During the last several weeks, officials in multiple states including Alabama, Florida, Georgia, Kansas, Louisiana, Michigan, Montana, Nebraska, North Dakota, Oklahoma, South Carolina, Texas, and West Virginia have expressed concerns regarding data privacy risks presented by programs that assist consumers with enrollment in health insurance via the Health Insurance Exchanges established pursuant to the Affordable Care Act. On August 14, 2013, an alliance of Attorneys General from these states (the “Alliance”) sent a letter (“the Letter”) to the Secretary of the U.S. Department of Health and Human Services (“HHS”) stating that HHS “has failed to adequately protect the privacy of those who will use the assistance programs connected with the new health insurance exchanges.” On August 20, 2013, Florida Governor Rick Scott verbally echoed these concerns. HHS thereafter responded.

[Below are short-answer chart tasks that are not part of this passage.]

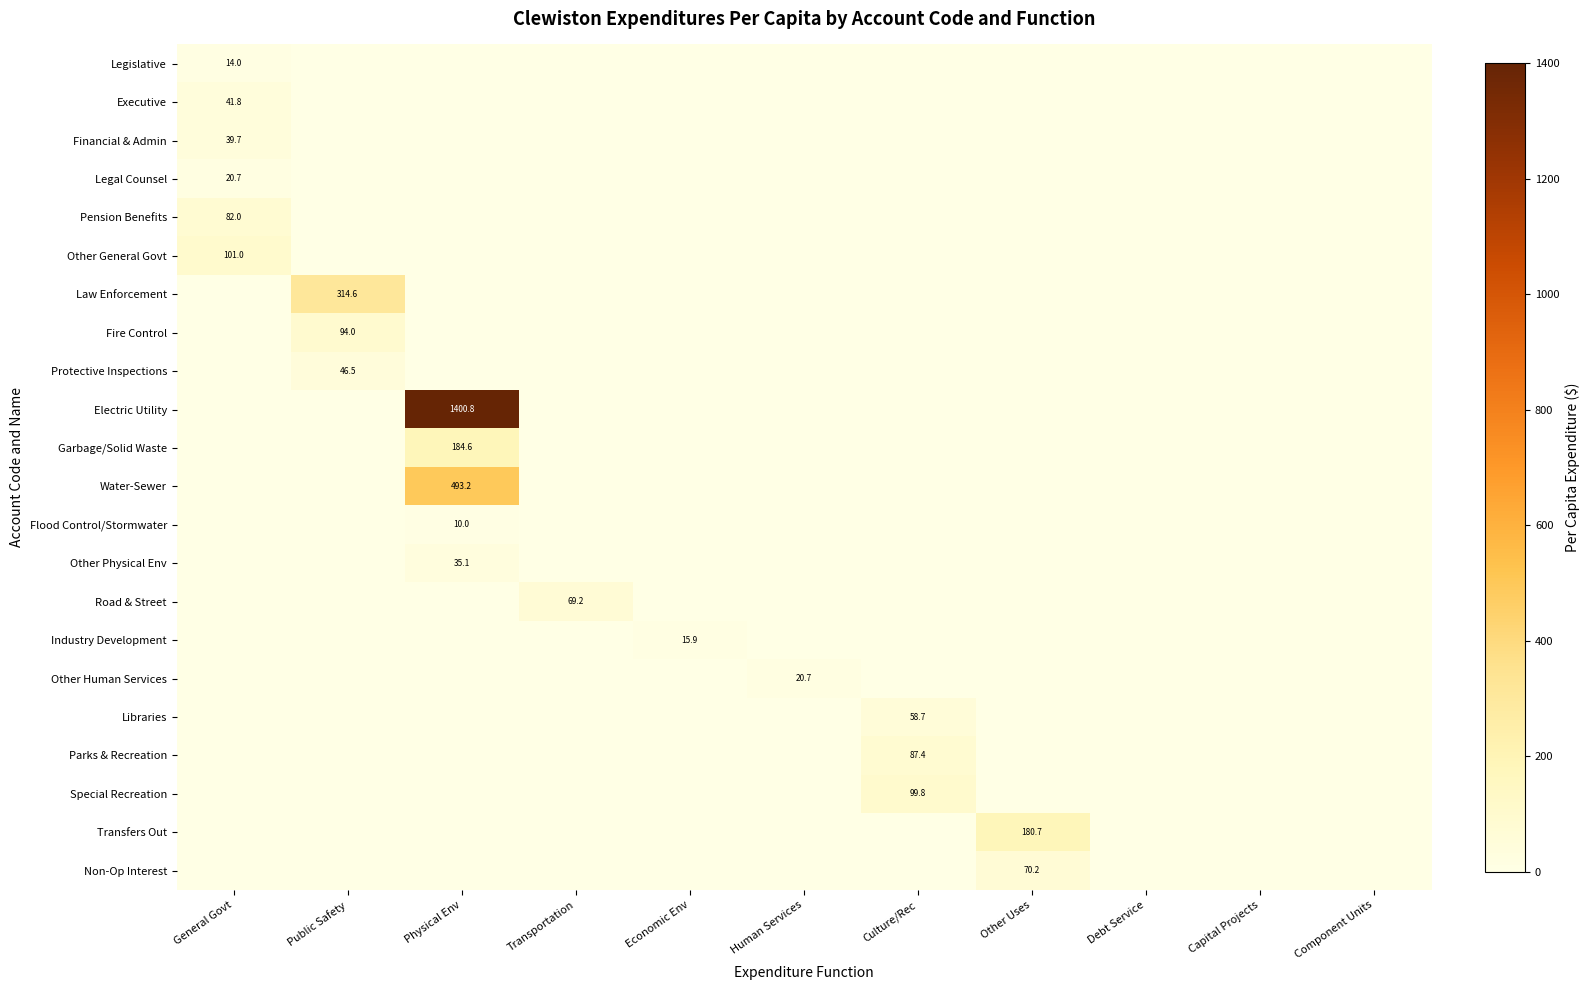

What is the highest value of the Electric Utility series?

1400.8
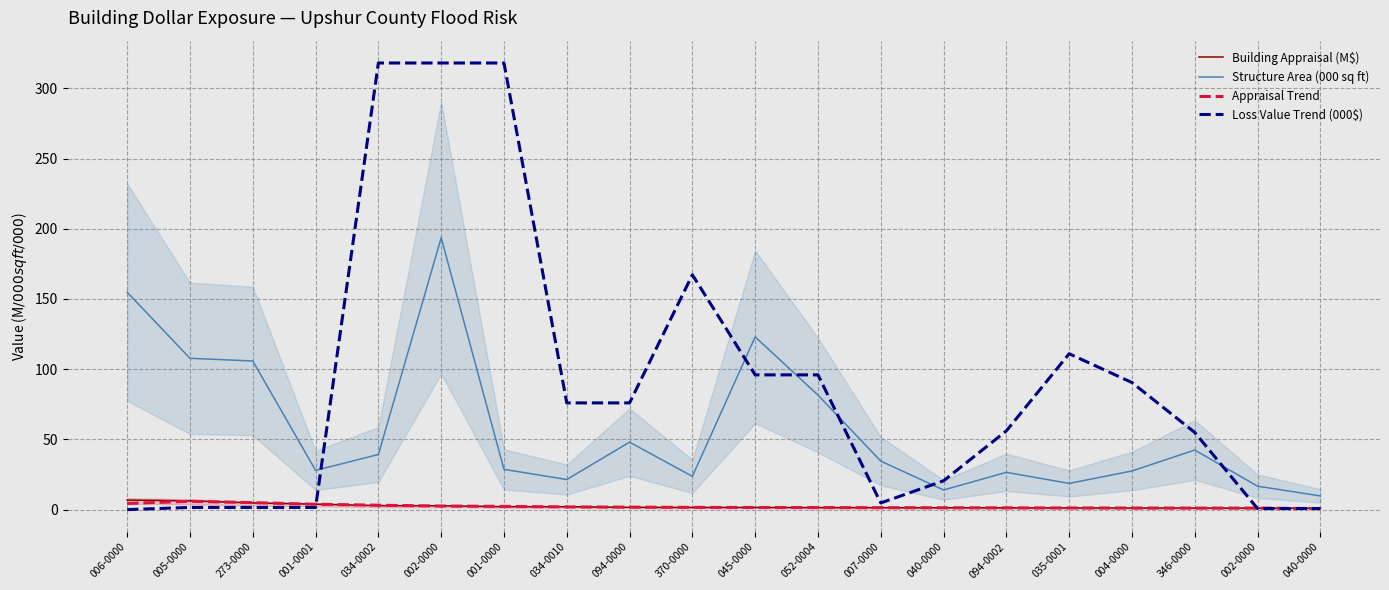

How many lines are shown in the chart?

4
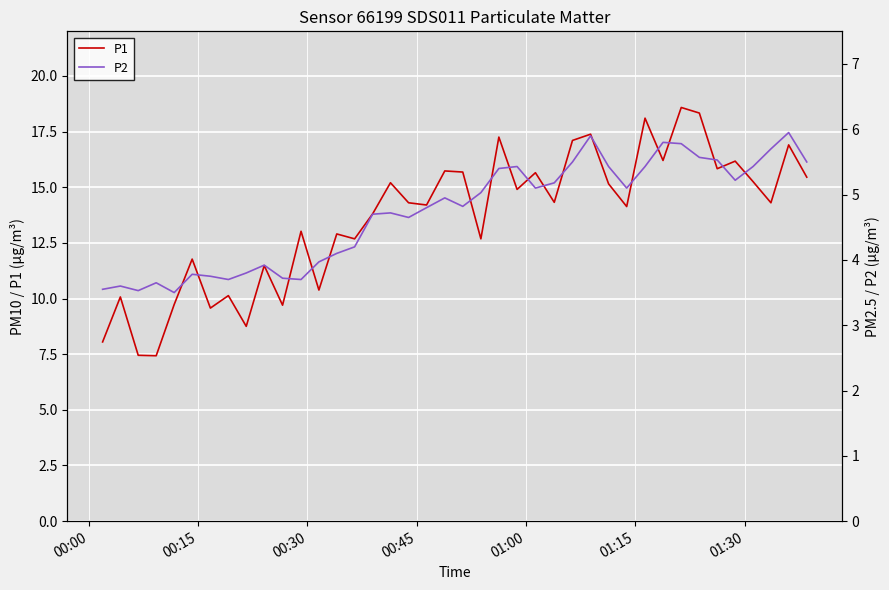

What is the difference between the second highest and minimum values in the P1 series?

10.9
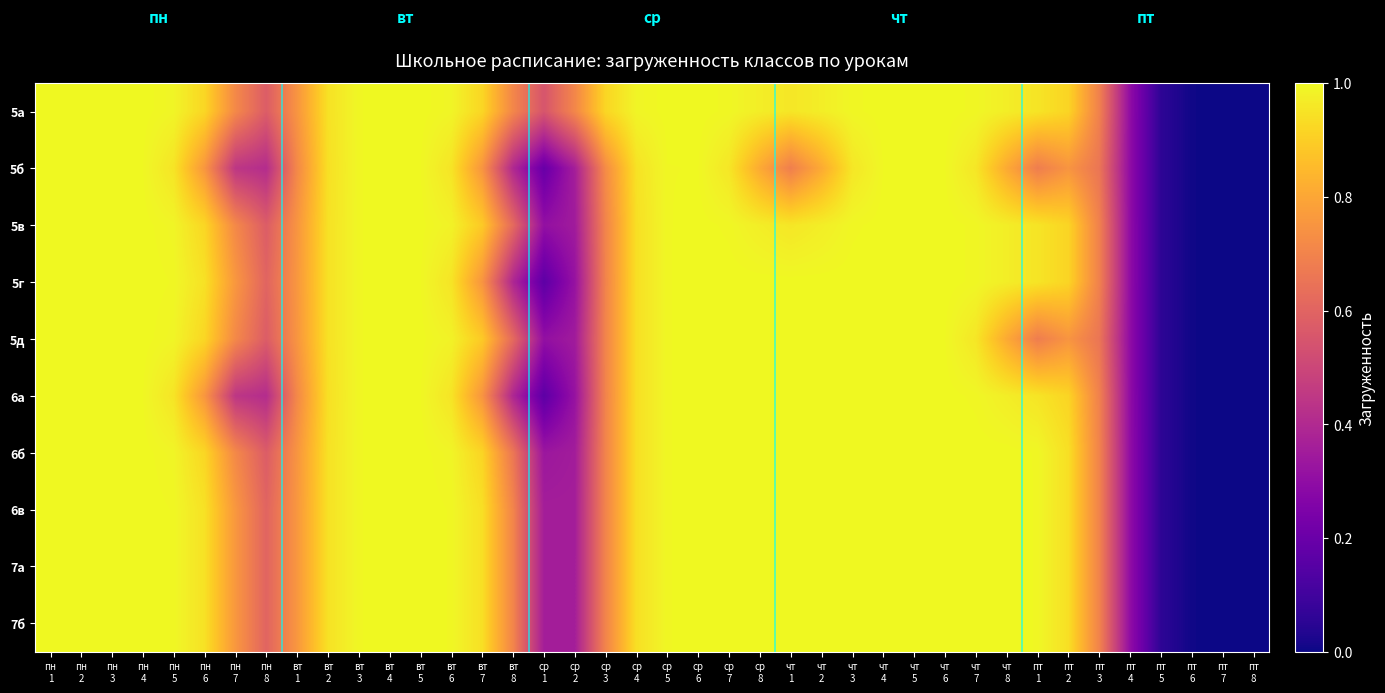

At which category is the sum across all series the highest?

пн
1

In the Letter, the Alliance notes that while navigators will have robust access to consumers’ personal information, the Final Rule relating to the Standards for Navigators and Non-Navigator Assistance Personnel (“Final Rule”) does not provide sufficiently clear standards regarding how such individuals will be trained on the importance of protecting consumers’ privacy. The Letter also states that the Final Rule does not require uniform criminal background or fingerprint checks for personnel who collect consumers’ information to assist with insurance enrollment. Inadequate background checks coupled with insufficient training could result in hiring “unscrupulous counselors” with “easy means to commit identity theft on consumers,” the Letter argues. After articulating its concerns, the Alliance requests a response from HHS by August 28, 2013 that addresses specific questions related to screening personnel, guidance to program personnel, monitoring personnel, notifying consumers of privacy rights, liability, fraud prevention and remedies, penalties, and supplemental state regulation.
Soon after the Letter was sent, Gov. Scott expressed his concerns regarding how personal information disclosed to navigators would be used, framing the issue as one related to both consumer protection and identity theft. HHS Spokeswoman Joanne Peters responded to Gov. Scott’s comments by explaining that the navigator program has precedent, since the government has assisted individuals with enrollment in the Medicare and Medicaid programs for years. Additionally, she clarified that once navigators assist individuals with completing on-line insurance applications, the navigators will no longer have access to the applications or the personal information contained therein.
The numerous constituents who are interested in the navigator program, including, purchasers, suppliers, and others, will be interested to see if HHS responds to the Letter itself and also how HHS continues to address data privacy concerns generally.